▸ EXERCISE
Would you please return the lines of the entries below starting at the line that has "right hip: (663, 238)" and ending at the line that has "right knee: (199, 217)", both included, exactly as they are?

▸ RECORDED DATA
· · · · ·
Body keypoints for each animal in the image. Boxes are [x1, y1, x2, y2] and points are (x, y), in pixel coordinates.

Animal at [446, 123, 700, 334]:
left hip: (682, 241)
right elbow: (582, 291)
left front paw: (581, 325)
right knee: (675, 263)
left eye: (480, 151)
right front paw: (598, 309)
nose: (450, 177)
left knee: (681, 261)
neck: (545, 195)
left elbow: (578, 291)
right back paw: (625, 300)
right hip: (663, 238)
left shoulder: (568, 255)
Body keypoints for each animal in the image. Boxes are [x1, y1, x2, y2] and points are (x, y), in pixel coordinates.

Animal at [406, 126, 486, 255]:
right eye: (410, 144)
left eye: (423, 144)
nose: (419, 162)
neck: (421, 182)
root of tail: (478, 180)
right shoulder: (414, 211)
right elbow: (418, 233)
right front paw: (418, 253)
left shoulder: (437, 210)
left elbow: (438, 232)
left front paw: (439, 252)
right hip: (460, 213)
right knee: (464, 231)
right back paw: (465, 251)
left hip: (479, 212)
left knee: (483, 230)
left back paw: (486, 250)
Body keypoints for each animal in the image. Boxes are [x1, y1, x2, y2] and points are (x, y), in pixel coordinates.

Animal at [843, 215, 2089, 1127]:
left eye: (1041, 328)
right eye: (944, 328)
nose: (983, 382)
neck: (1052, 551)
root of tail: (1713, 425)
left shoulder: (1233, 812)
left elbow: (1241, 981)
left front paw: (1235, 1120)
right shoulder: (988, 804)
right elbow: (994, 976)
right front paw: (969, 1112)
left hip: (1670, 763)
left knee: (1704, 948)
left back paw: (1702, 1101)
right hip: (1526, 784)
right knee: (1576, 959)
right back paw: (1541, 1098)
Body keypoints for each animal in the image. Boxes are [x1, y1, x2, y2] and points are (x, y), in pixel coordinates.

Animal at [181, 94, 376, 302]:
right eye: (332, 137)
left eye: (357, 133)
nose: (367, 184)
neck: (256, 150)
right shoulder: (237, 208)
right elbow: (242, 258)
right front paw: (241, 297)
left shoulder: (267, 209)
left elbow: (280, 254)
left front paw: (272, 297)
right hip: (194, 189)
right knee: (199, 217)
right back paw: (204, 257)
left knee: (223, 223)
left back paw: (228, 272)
· · · · ·
▸ OUTPUT
right hip: (663, 238)
left shoulder: (568, 255)
Body keypoints for each animal in the image. Boxes are [x1, y1, x2, y2] and points are (x, y), in pixel coordinates.

Animal at [406, 126, 486, 255]:
right eye: (410, 144)
left eye: (423, 144)
nose: (419, 162)
neck: (421, 182)
root of tail: (478, 180)
right shoulder: (414, 211)
right elbow: (418, 233)
right front paw: (418, 253)
left shoulder: (437, 210)
left elbow: (438, 232)
left front paw: (439, 252)
right hip: (460, 213)
right knee: (464, 231)
right back paw: (465, 251)
left hip: (479, 212)
left knee: (483, 230)
left back paw: (486, 250)
Body keypoints for each animal in the image. Boxes are [x1, y1, x2, y2] and points are (x, y), in pixel coordinates.

Animal at [843, 215, 2089, 1127]:
left eye: (1041, 328)
right eye: (944, 328)
nose: (983, 382)
neck: (1052, 551)
root of tail: (1713, 425)
left shoulder: (1233, 812)
left elbow: (1241, 981)
left front paw: (1235, 1120)
right shoulder: (988, 804)
right elbow: (994, 976)
right front paw: (969, 1112)
left hip: (1670, 763)
left knee: (1704, 948)
left back paw: (1702, 1101)
right hip: (1526, 784)
right knee: (1576, 959)
right back paw: (1541, 1098)
Body keypoints for each animal in the image. Boxes are [x1, y1, x2, y2] and points are (x, y), in pixel coordinates.

Animal at [181, 94, 376, 302]:
right eye: (332, 137)
left eye: (357, 133)
nose: (367, 184)
neck: (256, 150)
right shoulder: (237, 208)
right elbow: (242, 258)
right front paw: (241, 297)
left shoulder: (267, 209)
left elbow: (280, 254)
left front paw: (272, 297)
right hip: (194, 189)
right knee: (199, 217)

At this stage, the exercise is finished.